Python 如何使用随机模块生成满足条件的变量列表
我的想法如下:Python 如何使用随机模块生成满足条件的变量列表,python,Python,我的想法如下: import random list=[] while True: A = random.uniform(0,3150) / 3150 B = random.uniform(0,2200) / 2200 C = random.uniform(0,1000) / 1000 D = random.uniform(0,2600) / 2600 E = random.uniform(0,2540) / 2540 F = random.un
import random
list=[]
while True:
A = random.uniform(0,3150) / 3150
B = random.uniform(0,2200) / 2200
C = random.uniform(0,1000) / 1000
D = random.uniform(0,2600) / 2600
E = random.uniform(0,2540) / 2540
F = random.uniform(0,1200) / 1200
G = random.uniform(0,1050) / 1050
if A+B+C+D+E+F+G == 0.965:
list[0] = A
list[1] = B
list[2] = C
list[3] = D
list[4] = E
list[5] = F
list[6] = G
print(list)
break
但即使我操作这个代码,也要花很长时间才能得到一个列表。
这里有一种方法,使用生成器
import random
def solution(precision):
while True:
A = random.uniform(0,3150) / 3150
B = random.uniform(0,2200) / 2200
C = random.uniform(0,1000) / 1000
D = random.uniform(0,2600) / 2600
E = random.uniform(0,2540) / 2540
F = random.uniform(0,1200) / 1200
G = random.uniform(0,1050) / 1050
if abs(A+B+C+D+E+F+G - 0.965) <= precision:
yield [A, B, C, D, E, F, G]
随机导入
def溶液(精度):
尽管如此:
A=随机均匀(03150)/3150
B=随机均匀(02200)/2200
C=随机均匀(01000)/1000
D=随机均匀(02600)/2600
E=随机均匀(02540)/2540
F=随机均匀(01200)/1200
G=随机均匀(01050)/1050
首先,如果abs(A+B+C+D+E+F+G-0.965),我不明白为什么要使用random.uniform(0,upperLim)/upperLim
,因为它总是一个介于0和1之间的值。但是,如果这是实现的必要部分,那么就继续吧。否则,将其更改为random.uniform(0,1)
,因为这样可以避免不必要的乘法,并提供更高的精度
要确保随机数之和为0.965,请执行以下操作以避免多次循环和检查:
首先将上限从您指定的值更改为返回最大值0.965的值,即,random.uniform(03150*0.965)/3150
之后,根据已经满足的条件生成数字
maxLists = 100
currLists = 0
while True:
A = random.uniform(0, 0.965) # I'll use (0, 0.965) but you can replace it
B = random.uniform(0, 0.965 - A)
C = random.uniform(0, 0.965 - (A + B))
D = random.uniform(0, 0.965 - (A + B + C))
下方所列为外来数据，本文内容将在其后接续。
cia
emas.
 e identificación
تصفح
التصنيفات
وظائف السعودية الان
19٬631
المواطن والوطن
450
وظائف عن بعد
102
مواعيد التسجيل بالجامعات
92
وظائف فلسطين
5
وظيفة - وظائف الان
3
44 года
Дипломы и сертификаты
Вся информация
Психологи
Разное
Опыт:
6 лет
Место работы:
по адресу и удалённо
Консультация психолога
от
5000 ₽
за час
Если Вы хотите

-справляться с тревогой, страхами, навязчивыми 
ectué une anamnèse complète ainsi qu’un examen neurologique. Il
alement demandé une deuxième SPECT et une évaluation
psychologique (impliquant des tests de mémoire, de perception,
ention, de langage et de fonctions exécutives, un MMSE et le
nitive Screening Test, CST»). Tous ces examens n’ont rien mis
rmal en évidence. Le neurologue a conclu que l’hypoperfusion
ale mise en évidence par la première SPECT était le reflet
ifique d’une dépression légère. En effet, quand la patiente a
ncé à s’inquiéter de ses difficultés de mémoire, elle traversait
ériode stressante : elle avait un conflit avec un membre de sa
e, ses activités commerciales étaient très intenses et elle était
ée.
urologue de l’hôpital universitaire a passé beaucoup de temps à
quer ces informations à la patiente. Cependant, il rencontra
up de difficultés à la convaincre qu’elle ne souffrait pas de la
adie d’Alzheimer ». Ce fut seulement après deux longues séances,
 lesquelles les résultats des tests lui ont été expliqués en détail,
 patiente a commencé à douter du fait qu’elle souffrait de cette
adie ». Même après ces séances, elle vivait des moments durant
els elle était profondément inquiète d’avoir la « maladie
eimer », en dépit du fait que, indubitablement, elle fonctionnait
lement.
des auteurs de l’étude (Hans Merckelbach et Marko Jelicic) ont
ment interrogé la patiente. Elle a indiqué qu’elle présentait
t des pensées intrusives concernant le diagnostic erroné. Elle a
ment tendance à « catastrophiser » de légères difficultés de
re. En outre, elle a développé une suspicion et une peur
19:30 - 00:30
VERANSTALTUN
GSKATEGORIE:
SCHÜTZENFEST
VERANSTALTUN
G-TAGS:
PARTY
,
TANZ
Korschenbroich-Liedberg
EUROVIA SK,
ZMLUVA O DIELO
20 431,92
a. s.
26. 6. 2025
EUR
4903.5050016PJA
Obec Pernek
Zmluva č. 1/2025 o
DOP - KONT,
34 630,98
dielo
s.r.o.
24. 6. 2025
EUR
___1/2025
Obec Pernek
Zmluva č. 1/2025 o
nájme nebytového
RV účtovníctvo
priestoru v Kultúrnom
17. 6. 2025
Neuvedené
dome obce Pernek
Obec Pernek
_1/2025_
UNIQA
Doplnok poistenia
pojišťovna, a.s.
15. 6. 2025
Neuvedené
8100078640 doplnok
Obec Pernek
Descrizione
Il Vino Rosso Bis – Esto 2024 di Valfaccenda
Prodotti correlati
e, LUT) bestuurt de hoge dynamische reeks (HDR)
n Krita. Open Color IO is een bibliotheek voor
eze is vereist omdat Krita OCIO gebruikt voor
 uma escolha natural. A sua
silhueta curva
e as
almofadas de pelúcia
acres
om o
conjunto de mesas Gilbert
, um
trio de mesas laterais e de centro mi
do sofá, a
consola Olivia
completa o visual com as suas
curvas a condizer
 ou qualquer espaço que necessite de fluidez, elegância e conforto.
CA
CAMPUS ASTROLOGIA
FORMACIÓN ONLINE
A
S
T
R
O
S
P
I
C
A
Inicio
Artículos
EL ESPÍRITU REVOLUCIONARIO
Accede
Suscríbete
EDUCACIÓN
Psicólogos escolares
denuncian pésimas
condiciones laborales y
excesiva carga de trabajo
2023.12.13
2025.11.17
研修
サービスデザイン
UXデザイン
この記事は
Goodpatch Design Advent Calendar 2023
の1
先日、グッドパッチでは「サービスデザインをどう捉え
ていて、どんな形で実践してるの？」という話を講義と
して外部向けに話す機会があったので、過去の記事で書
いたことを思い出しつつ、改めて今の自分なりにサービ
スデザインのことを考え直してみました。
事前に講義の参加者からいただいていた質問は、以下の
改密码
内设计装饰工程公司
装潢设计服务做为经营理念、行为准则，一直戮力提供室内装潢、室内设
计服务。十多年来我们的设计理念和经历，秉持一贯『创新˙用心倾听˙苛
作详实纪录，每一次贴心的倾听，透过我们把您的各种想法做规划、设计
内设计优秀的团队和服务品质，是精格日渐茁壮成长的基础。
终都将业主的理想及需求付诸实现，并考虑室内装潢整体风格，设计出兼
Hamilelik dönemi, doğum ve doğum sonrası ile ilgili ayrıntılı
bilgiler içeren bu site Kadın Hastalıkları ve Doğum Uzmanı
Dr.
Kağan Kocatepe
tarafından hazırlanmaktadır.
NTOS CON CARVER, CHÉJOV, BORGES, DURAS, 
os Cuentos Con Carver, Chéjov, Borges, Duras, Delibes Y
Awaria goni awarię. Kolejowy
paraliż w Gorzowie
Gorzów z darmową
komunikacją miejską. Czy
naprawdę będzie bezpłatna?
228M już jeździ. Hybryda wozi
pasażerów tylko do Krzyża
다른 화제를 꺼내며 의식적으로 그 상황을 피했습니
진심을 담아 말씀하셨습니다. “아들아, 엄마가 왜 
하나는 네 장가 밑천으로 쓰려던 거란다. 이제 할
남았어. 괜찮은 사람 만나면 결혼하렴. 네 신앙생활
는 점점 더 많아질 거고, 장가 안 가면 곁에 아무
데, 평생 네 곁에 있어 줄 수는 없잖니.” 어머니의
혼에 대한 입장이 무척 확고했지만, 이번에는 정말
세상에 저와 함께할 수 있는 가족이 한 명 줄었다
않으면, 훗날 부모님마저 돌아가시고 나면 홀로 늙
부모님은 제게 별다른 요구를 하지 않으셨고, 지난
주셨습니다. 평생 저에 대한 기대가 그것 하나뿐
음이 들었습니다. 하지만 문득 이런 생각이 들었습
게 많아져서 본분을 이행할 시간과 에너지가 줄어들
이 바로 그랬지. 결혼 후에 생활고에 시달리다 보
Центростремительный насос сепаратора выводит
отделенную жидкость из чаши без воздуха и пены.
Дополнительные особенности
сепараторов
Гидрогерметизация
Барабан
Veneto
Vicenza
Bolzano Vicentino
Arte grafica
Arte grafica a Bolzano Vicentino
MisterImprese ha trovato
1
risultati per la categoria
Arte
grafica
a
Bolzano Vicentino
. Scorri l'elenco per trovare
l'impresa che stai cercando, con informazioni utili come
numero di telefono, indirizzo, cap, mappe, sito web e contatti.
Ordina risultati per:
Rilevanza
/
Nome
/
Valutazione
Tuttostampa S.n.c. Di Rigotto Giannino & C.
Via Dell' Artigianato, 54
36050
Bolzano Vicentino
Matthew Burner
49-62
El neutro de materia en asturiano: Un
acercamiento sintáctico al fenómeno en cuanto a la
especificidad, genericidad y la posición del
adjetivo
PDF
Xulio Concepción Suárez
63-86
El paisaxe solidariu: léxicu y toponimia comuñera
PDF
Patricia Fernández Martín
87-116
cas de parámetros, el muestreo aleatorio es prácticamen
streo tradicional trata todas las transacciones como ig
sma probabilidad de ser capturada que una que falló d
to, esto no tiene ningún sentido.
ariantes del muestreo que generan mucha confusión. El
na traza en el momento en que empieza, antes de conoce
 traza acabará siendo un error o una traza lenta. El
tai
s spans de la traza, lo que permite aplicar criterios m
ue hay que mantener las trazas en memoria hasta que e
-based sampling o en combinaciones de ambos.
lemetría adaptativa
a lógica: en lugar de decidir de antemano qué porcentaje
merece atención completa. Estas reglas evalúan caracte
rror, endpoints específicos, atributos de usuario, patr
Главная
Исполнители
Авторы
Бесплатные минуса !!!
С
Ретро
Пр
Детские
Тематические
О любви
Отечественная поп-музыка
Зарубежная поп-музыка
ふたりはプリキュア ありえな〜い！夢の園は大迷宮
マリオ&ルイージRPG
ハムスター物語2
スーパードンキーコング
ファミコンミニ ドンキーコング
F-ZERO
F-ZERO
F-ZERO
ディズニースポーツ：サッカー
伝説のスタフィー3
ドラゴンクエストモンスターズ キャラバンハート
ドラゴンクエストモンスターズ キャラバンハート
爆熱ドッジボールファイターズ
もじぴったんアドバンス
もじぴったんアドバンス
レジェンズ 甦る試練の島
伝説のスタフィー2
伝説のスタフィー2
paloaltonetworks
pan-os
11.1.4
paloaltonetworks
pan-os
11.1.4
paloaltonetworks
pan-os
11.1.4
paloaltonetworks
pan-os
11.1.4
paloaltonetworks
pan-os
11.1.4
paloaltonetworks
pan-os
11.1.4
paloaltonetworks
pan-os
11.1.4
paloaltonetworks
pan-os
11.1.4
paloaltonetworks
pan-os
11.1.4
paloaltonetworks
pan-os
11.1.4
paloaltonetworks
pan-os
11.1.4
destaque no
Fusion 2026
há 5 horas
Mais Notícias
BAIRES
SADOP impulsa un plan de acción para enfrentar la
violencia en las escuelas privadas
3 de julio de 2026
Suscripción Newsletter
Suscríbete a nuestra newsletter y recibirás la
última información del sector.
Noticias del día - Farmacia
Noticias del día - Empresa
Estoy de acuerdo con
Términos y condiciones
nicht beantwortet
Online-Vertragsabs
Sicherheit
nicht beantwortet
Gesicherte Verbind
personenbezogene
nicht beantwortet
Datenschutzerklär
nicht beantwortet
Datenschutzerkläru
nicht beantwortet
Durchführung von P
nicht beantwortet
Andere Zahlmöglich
E = random.uniform(0, 0.965 - (A + B + C + D))
F = random.uniform(0, 0.965 - (A + B + C + D + E))
G = 0.965 - (A + B + C + D + E + F)
# populate them into a list
listOfNums = [A, B, C, D, E, F, G]
# get numbers that are zero because we want to prevent only the first few numbers adding
# upto 0.965 all the time
zeros = [i for i, e in enumerate(listOfNums) if e == 0]
nonZeros = [i for i, e in enumerate(listOfNums) if e != 0]
# do something with numbers here, maybe randomly take some part of the value from
# non zero indices and assign it to indices with zero value if you need the numbers
# to have some minimum value or if you have some other constraint
currLists += 1
print(listOfNums)
if currLists == maxLists: break
编辑:
下面是我运行它后得到的一些结果
[0.17790933642353207, 0.203575715409321, 0.17296325968456305, 0.12888905609400236, 0.07906382215736181, 0.19622480233464165, 0.006374007896577938]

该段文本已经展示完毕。